(DATA SHOWN Opens)

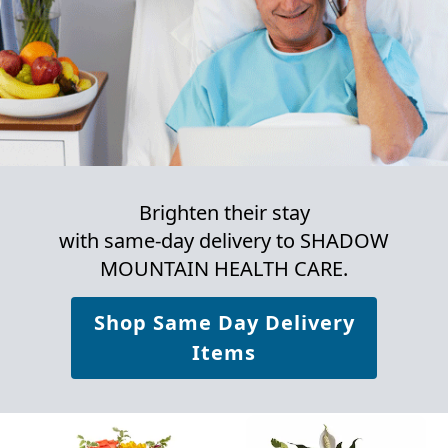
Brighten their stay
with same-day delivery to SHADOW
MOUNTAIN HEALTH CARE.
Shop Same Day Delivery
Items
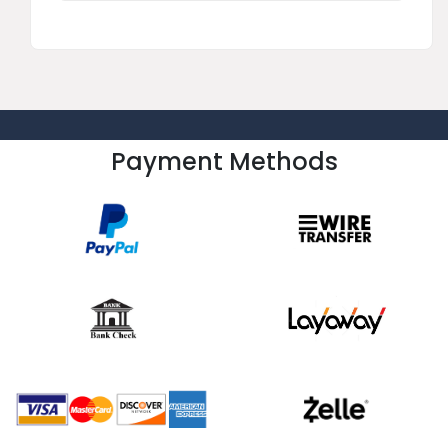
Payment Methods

(DATA SHOWN Closes)
(DATA SHOWN Opens)

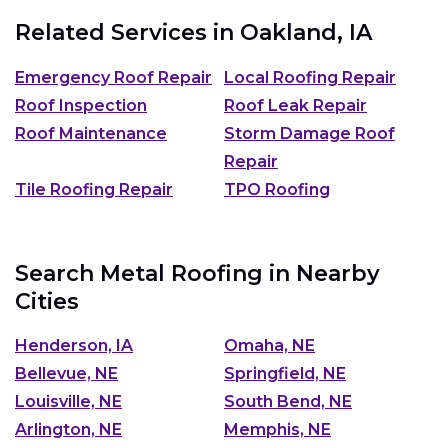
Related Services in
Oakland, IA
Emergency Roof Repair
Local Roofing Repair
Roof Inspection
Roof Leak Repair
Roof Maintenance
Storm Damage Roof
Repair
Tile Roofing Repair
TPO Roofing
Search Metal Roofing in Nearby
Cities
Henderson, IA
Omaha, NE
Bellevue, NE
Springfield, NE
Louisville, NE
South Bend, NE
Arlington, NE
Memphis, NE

(DATA SHOWN Closes)

TASK INSTRUCTIONS - Pull out every line of the listing above that contains the word "Repair".

ANSWER SECTION -
Emergency Roof Repair
Local Roofing Repair
Roof Leak Repair
Repair
Tile Roofing Repair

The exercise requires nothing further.